Thirty years from now, I hope that residents look back on us and say "thank goodness they had a plan," instead of "what on earth were these idiots thinking."

Robin said...

Forgive me for not going back to the agenda to look for the quote, but I read about a $300 per table allotment being dispersed for the State of the City speech at the Fox on opening night. I was wondering why taxpayers are paying when tickets are being sold and the speech is not offered for open viewing on public access TV or the internet.

hey anonymous, thanks for the laugh!

Anonymous said...

I didn't catch whether any Council members used their discretionary funds to buy tickets to the State of the City Address, but Robin is absolutely right in that there is a reference to purchasing tickets for this event.

Hopefully, the Council member(s) are buying tickets for residents other than themselves, perhaps some high school students.

gilman said...

Does anyone know what the homeowner had to pay for the appeal before the City Council? If my memory serves me correctly, it is around a $1000 or more to make such an appeal?

John Clifford said...

Robin, council at almost every meeting approves tickets for council members to attend various events around the city. These include little league dinners, chamber events (such as the State of the City) and other community functions.

None of these events are broadcast or otherwise open free to the public.
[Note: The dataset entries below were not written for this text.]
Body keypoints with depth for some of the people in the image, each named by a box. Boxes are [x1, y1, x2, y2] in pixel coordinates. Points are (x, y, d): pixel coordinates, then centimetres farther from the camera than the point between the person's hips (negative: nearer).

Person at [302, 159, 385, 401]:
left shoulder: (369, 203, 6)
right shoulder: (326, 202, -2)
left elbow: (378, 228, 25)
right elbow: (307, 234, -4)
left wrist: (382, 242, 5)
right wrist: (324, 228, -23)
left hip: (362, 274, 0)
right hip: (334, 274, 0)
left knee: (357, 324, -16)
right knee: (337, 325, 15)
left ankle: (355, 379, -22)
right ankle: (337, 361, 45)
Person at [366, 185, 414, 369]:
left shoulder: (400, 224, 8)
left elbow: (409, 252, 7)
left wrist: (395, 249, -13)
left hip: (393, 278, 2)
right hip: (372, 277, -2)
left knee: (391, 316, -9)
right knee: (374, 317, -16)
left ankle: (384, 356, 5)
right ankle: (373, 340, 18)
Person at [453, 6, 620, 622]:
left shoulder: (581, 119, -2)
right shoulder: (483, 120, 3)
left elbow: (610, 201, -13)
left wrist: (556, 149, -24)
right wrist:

I'm not quite sure what your issue is with the council supporting, in a very small way, community non-profit organizations. Either we have those organizations paying to have councilpeople attend, or we have the system we have now where the city picks up the tab for the councilpeople to attend, or the council people (the salary for council is VERY low) take the money from their own pockets to attend. So, just what is your suggestion?

Personally, I don't have a solid opinion on this but would like to understand why it's that big an issue. This is the way that it's done in all of the citys surrounding us and we do less of it than most.
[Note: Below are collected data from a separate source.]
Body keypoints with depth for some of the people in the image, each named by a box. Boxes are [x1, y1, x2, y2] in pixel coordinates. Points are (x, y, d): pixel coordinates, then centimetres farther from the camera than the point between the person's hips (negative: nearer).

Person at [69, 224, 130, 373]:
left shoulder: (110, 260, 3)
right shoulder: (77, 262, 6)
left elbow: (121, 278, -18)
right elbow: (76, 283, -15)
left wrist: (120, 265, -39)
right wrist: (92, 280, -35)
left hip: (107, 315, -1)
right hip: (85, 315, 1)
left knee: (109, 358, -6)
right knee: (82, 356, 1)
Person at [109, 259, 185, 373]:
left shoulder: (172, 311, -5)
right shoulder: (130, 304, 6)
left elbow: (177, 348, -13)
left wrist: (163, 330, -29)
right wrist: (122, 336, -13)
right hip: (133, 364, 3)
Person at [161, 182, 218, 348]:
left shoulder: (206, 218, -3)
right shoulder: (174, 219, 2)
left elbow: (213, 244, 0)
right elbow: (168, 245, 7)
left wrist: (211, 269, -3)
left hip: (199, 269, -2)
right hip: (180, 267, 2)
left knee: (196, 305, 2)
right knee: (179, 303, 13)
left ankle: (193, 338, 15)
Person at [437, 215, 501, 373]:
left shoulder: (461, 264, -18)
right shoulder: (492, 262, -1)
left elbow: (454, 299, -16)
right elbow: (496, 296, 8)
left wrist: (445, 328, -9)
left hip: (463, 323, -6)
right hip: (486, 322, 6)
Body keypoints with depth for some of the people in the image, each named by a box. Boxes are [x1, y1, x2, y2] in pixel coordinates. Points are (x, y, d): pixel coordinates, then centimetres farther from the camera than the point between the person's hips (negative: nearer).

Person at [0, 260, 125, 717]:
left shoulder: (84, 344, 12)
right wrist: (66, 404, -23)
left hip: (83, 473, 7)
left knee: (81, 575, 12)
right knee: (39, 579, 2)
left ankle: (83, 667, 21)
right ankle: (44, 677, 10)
GILMAN: I didn't see if the applicant had to pay. When George Hunter was councilman, he felt that a citizen who had been denied something by a commission had a right to appeal and always waived the appeal fees. I'm not sure if the applicant's councilperson also followed that philosophy.

I'm also not sure of the fees charged. I believe that it used to be something like $120 to appeal, but I know that the council approved raising all fees, which is why the fee for a major COA jumped from $35 to $500.